Germany has toughened its migration laws, with speedier deportations and tougher rules for asylum applications. Sky News meets the people affected – who shed light on why the changes could see more migrants heading for the UK.
Ahmed is on the move.
From a sun-bleached phone screen, he explains he’s running from Germany after being threatened with deportation.
His target destination: the UK.
“I want to go to the UK because I’m afraid of the deportation in Germany. Already they try to deport me and that’s why I left,” he says in a video message.
It’s hurriedly recorded somewhere on the coast of northern France.
In a few hours, he expects to get the signal from smugglers that they will try to cross the channel in a dinghy.
It’s his second attempt in just a few days.
His first attempt failed after French police caught the group trying to pick up more passengers and slashed their dinghy.
Ahmed is one of a number of Iraqi Kurds Sky News teams have met recently who’ve paid smugglers to get to the UK after Germany toughened its deportation rules.
Rishi Sunak’s Illegal Migration Act, which created powers to send asylum seekers to Rwanda, hasn’t put them off.
“I’m not afraid about Rwanda or even about crossing the water because I’m looking for a better place to live,” Ahmed says. “I’m very sure if the deportation doesn’t stop in Germany, all the refugees in Germany will cross the border to UK.”
Asylum applications in Germany rocketed to their highest rate since 2016 last year as more the 351,000 people arrived – around four times the amount coming to the UK.

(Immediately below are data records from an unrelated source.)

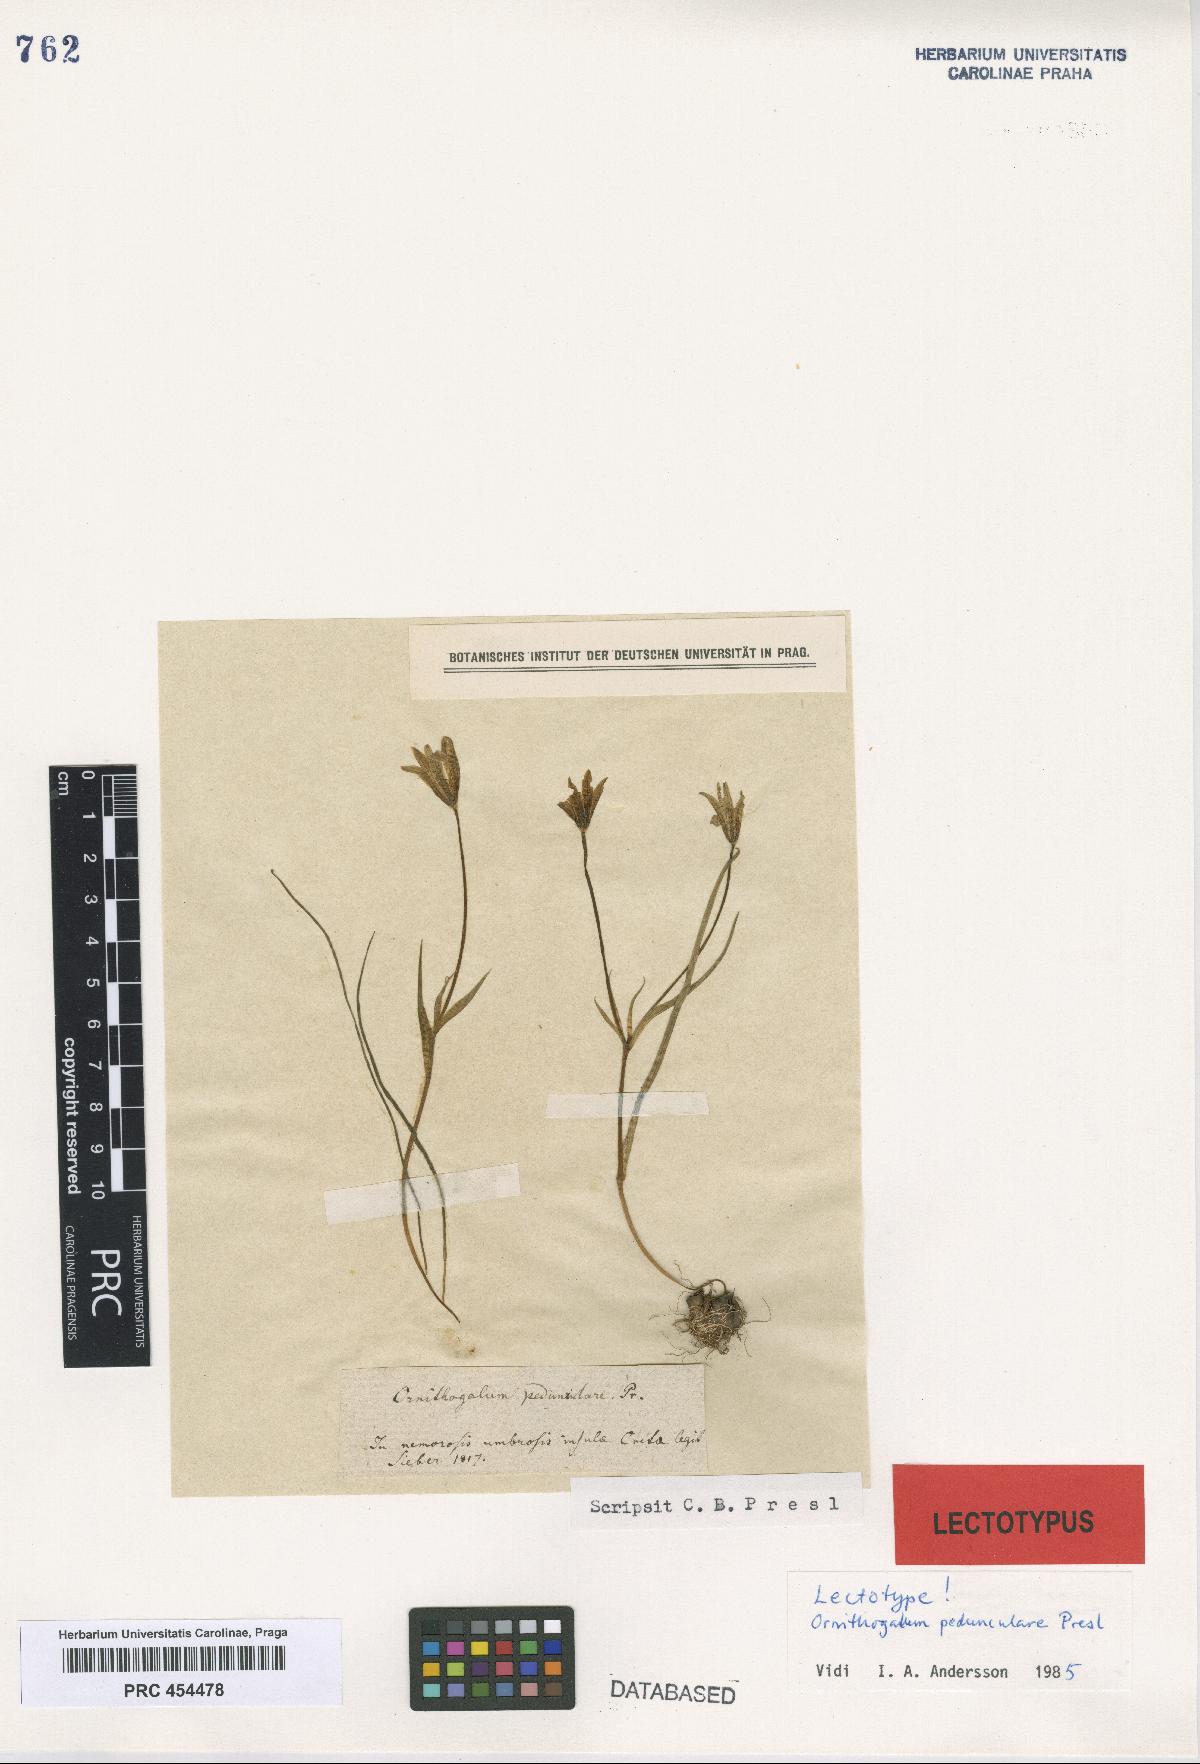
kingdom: Plantae
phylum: Tracheophyta
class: Liliopsida
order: Liliales
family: Liliaceae
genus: Gagea
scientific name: Gagea peduncularis
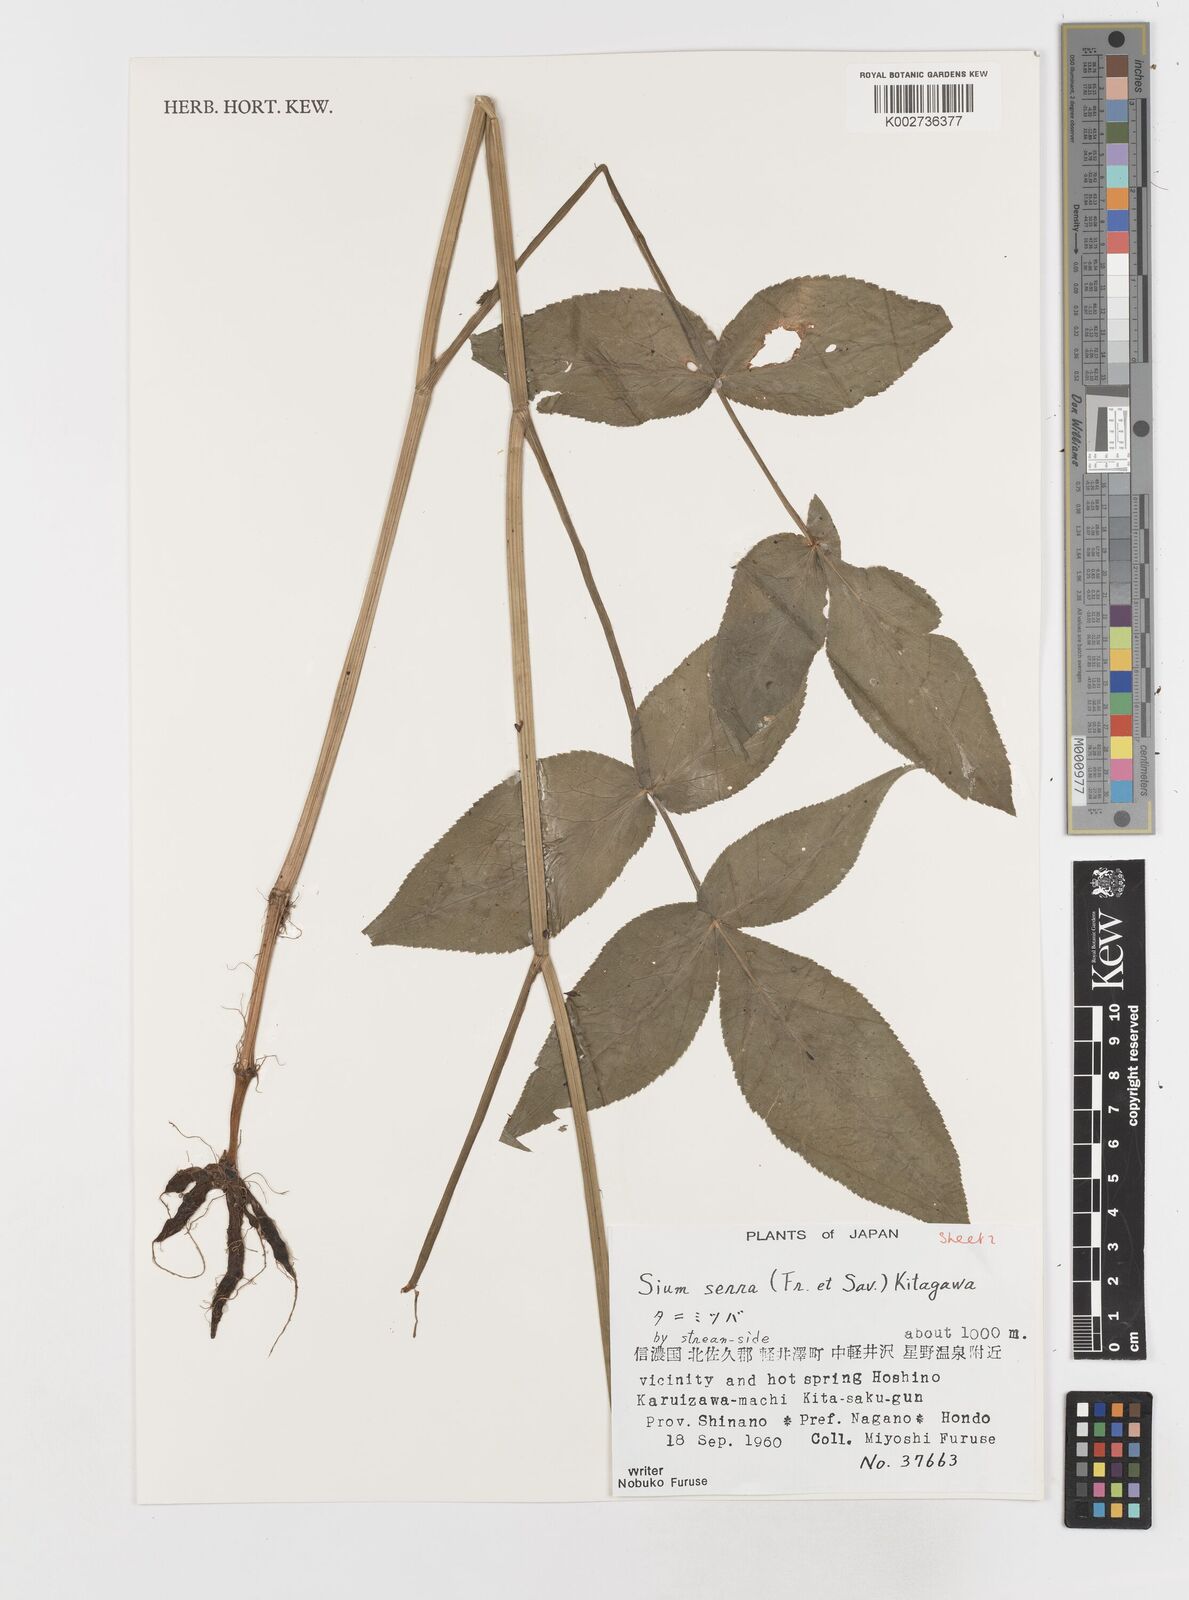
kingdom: Plantae
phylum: Tracheophyta
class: Magnoliopsida
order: Apiales
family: Apiaceae
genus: Sium
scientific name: Sium serra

In an attempt to reduce illegal migration, the German government announced tougher laws.
The new measures include faster decisions on asylum applications, restricted benefits and speedier deportations.
Authorities also have more powers when conducting searches and can hold people for up to 28 days ahead of return flights.
Deportations are up around a third on the same period last year with more than 6,300 people deported between January and April, according to official statistics.
Outside the Iraqi embassy in Berlin, we meet a group of protestors who say they’re already feeling the effects of the new laws.
Many have lived in Germany for years, some given temporary leave to remain, but have recently been told Iraq is safe to return to and it’s time to leave.
“Some of my friends have been deported. The police raided the house at two or three in the morning,” Goran tells me.
He says he’s noticed a rise in people having their asylum claims rejected.
“I’m scared and can’t sleep in my own home,” he says.
He shows me a card which registers him as severely disabled with the Germany authorities.
Both his legs have been amputated and he says he can’t live in Iraq.
I ask if he thinks people will flee to other countries such as France and the UK if deportations keep on rising.
“For sure, smuggling will increase,” he replies. “People who feel their lives are politically threatened back in Iraq will try any way possible to reach another country.”
Another lady shows us the medicine she relies on, which she says is hard to get in Iraq.
“They know that my country is not safe,” she says. “I own videos of the killings, robbery and kidnapping of women.”
The group holds up pictures of people they say are victims of deportation – a man injured as he tried to flee, and another they claim died at sea on a smuggler’s boat.
The German government says the deportations are in line with international law.
A spokesperson from the interior ministry said in a statement: “The Act to Improve Repatriation, which came into force on 27 February 2024, contains numerous and extensive improvements in order to be able to enforce an obligation to leave the country even more effectively in future.
“Co-operation with Iraq takes place in a so-called non-contractual procedure in accordance with the principle of international law, according to which every state is obliged to take back its own citizens informally if they have no right of residence in the host country.”
In a kitchen in southern Germany, we listen as our phone call to Kurdistan rings.
A young man answers.
Hama, not his real name, tells us he was deported to Iraq at the end of April.
He explains there were 25 immigrants on his deportation flight and 90 officers guarding them.